We are often told about the importance of security on Windows 10. For the most part, the OS is handled by Microsoft’s monthly patch cumulative updates. However, users are often overlooking applications and programs installed on their PC, which are not patched automatically. A survey has found millions of Windows users are not carrying out basic app maintenance.

Security company Avast conducted a survey covering 163 million PCs. The study finds 55 percent of all installed programs and apps were not the latest version of that service. In other words, 55 percent of all apps on Windows PCs are out-of-date and contain vulnerabilities.

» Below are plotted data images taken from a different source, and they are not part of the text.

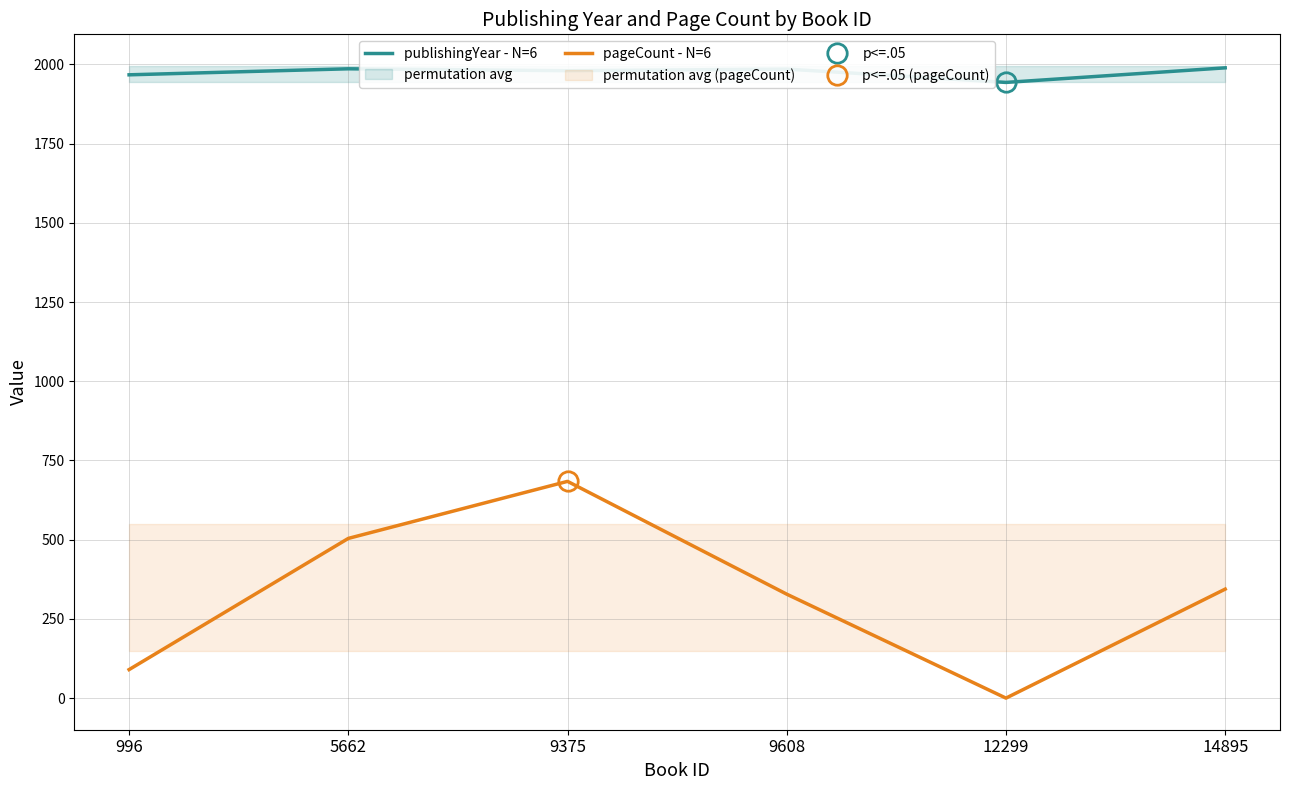

What is the difference between the maximum and minimum values in the publishingYear - N=6 series?

46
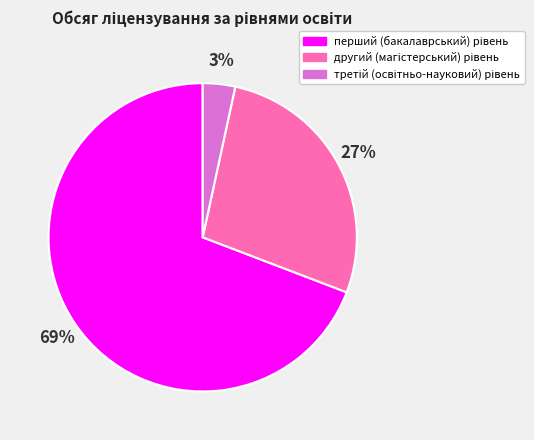

Is there any slice that represents more than half of the pie?

Yes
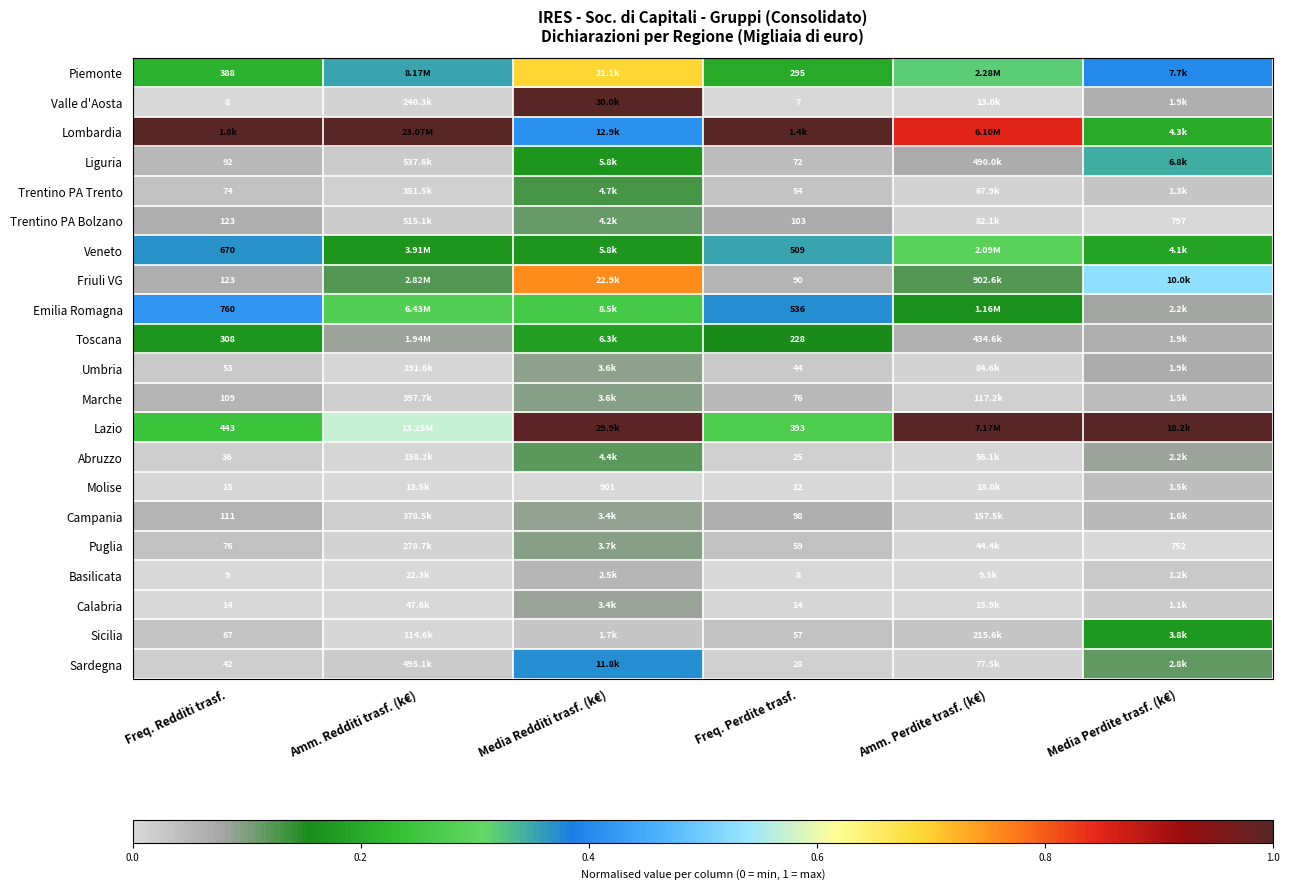

Is the value of Toscana at Freq. Perdite trasf. greater than the value of Trentino PA Bolzano at Media Perdite trasf. (k€)?

No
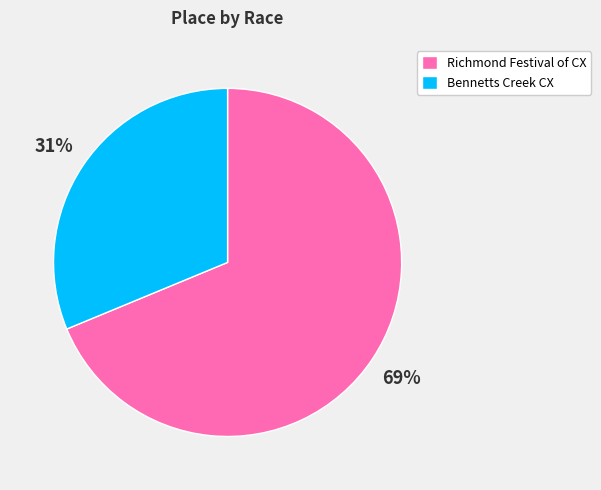

Count the number of slices in the pie.

2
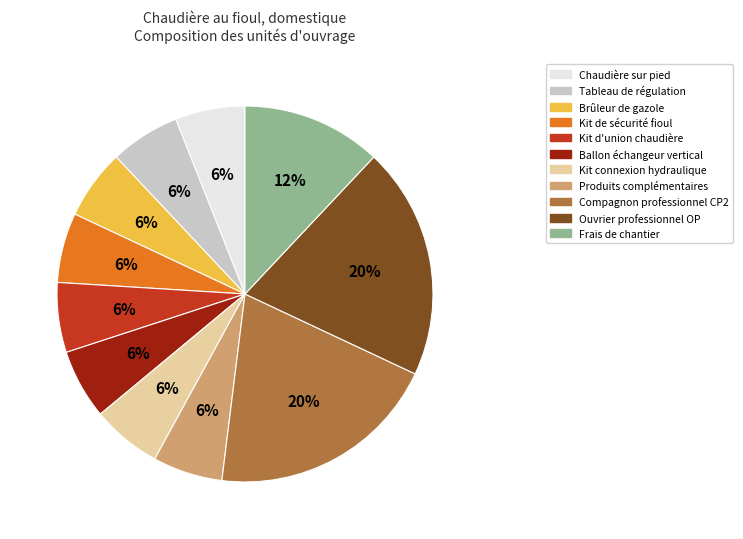

To the nearest percent, what portion does Frais de chantier represent?

12%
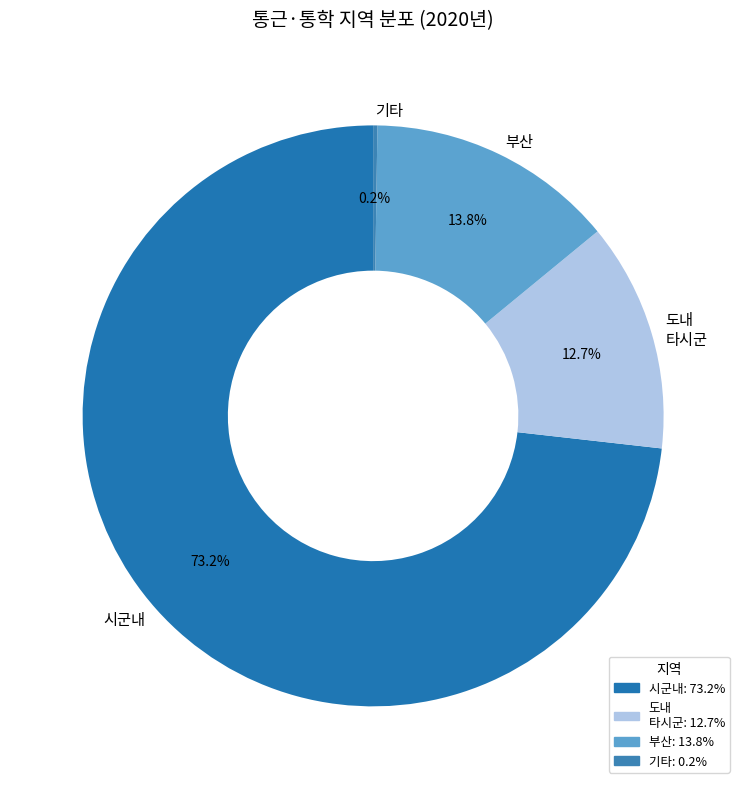

To the nearest percent, what is the difference between the largest and smallest slice percentages?

73%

Of course, an out-of-date app with known issues is much more susceptible to a successful attack. Avast says the most popular outdated app is VLC Media Player. Found on 32 percent of all PCs, only 6 percent are running the latest install, meaning 96 percent are on outdated versions.

Microsoft’s own Skype is also among the most outdated apps. Microsoft has been reorganizing the app structure of Skype, ending support for Windows 7, which may explain the situation.

Other apps mentioned by the firm include Adobe Air, Firefox, WinZip, iTunes, GOM Media Player, WinRAR Archiver, Java Runtime Environment 6-8, and others. So yes, basically some of the most important and popular PC apps and programs.

Windows 7

Windows 7 is a part of the problem. Microsoft’s decade old platform is still extremely popular, especially in enterprise, with an install base of 43 percent. That means many Windows users are running out-of-date programs on an out-of-date OS.

The problem may be solved partially on January 14, 2020, which is when Microsoft will end all support for Windows 7. Many people still on the OS, especially organizations, will be upgrading to Windows 10 throughout 2019.

Still, users on Windows 10 are still ignoring the security risks of running expired app version. Avast’s study shows nine percent of Windows 10 devices are out of date. Microsoft updates Windows 10 version twice each year and supports legacy versions for two years after release.